New challenges require new solutions

One of the greatest threats to malaria control efforts is the emergence of insecticide resistance in mosquitoes, which has been detected in all 27 PMI partner countries.

Dual Active Ingredient (dual-AI) mixtures, or one insecticide plus another chemical. A recent study from Tanzania found that these new nets reduced malaria cases in children under 5 by almost half. One type of dual-AI net uses two insecticides so that in the event that the mosquito survives contact with the first insecticide it is likely to be killed by contact with the second.
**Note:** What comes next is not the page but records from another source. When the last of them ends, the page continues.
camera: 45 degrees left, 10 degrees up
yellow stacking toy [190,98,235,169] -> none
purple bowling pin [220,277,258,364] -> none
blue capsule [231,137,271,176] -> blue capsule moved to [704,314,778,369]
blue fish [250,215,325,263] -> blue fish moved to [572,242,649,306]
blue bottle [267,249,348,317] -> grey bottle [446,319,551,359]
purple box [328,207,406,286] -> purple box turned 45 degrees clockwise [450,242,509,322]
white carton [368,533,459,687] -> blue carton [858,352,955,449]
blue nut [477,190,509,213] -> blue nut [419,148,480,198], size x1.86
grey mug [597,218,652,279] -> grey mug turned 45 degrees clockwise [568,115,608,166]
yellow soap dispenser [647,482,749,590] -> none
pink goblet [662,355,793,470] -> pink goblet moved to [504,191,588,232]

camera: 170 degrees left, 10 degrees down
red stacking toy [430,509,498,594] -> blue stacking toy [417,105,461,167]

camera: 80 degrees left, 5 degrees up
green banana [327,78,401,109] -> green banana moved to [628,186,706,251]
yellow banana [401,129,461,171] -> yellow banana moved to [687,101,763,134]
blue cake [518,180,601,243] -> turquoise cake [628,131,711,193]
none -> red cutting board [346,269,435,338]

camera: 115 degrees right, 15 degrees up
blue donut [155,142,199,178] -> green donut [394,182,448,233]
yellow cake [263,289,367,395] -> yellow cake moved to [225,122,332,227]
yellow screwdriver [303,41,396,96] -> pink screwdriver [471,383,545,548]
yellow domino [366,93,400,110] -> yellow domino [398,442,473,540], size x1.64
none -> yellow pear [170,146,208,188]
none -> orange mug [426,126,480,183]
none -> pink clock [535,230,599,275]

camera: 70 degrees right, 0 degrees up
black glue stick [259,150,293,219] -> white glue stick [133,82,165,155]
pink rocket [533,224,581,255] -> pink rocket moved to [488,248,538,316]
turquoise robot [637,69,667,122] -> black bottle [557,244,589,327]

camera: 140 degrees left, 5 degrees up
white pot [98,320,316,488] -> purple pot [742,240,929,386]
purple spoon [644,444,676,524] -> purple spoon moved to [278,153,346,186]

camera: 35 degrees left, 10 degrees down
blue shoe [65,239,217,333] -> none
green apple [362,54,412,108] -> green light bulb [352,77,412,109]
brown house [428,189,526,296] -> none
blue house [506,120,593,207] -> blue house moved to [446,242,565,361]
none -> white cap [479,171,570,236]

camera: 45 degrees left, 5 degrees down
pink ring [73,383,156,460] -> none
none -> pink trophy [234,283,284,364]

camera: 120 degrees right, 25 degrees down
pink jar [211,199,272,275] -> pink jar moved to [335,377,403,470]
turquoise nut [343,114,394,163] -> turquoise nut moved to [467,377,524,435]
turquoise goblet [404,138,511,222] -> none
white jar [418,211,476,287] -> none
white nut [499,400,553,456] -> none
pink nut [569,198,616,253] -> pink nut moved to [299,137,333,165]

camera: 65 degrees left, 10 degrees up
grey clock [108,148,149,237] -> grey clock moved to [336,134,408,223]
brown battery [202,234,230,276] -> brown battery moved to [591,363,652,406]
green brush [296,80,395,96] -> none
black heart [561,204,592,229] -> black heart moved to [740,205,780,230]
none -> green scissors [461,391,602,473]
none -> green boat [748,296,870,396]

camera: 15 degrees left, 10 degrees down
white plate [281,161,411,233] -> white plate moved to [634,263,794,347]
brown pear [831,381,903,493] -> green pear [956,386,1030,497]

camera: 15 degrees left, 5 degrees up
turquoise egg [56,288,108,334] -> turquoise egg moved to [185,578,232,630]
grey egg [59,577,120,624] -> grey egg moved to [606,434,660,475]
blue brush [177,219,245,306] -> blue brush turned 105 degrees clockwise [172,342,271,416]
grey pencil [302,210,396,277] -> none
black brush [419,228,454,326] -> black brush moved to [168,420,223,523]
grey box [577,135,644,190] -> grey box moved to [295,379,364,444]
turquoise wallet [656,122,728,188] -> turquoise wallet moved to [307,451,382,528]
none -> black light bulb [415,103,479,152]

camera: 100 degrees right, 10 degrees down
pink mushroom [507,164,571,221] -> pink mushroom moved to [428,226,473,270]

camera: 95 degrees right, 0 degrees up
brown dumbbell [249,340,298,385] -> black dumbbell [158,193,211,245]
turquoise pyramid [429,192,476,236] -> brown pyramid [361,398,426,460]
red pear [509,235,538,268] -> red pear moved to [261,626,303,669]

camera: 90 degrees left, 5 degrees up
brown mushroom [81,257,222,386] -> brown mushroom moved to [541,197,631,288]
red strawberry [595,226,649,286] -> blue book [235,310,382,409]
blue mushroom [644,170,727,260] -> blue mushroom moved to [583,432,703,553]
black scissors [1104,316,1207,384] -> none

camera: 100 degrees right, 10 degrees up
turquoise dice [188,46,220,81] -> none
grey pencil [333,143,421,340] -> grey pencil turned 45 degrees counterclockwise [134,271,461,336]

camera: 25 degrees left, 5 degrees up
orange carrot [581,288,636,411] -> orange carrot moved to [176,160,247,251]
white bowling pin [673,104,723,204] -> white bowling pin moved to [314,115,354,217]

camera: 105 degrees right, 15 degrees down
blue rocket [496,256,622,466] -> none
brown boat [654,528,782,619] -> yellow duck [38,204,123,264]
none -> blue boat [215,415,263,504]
Another kind of dual-AI nets’ second ingredient reduces the mosquito population by inhibiting the surviving mosquitoes’ ability to lay eggs, larva to transform into pupa, and pupa into adult mosquitoes.

To finance work around dual-AI nets, PMI is a supporting partner of the Innovative Vector Control Consortium’s (IVCC) New Nets Project (NNP), which is co-funded by the Global Fund and UNITAID. IVCC is a not-for-profit, product development partnership designed to facilitate the development and delivery of new and improved tools to prevent malaria and other diseases.

Dual-AI nets don’t yet have a World Health Organization (WHO) policy recommendation saying that countries with resistance to pyrethroid insecticides should consider them over standard nets. This means some countries are waiting for that official recommendation before buying those nets. Therefore NNP is generating the necessary data to support an eagerly anticipated WHO policy recommendation for dual-AI nets to control disease-carrying mosquitoes while expanding the market for these state-of-the-art tools.

NNP’s progress has created a favorable foundation for the Global Fund’s $50 million Net Transition Initiative, which will support targeted deployment of dual-AI nets where potential impact is greatest; generate evidence to inform prioritization decision-making between effective vector control tools; and prime for scale-up when the WHO policy recommendation on dual-AI nets does come.

Healthcare workers in Cameroon learn how to teach families how to hang PMI-donated nets. Photo by PMI Impact Malaria.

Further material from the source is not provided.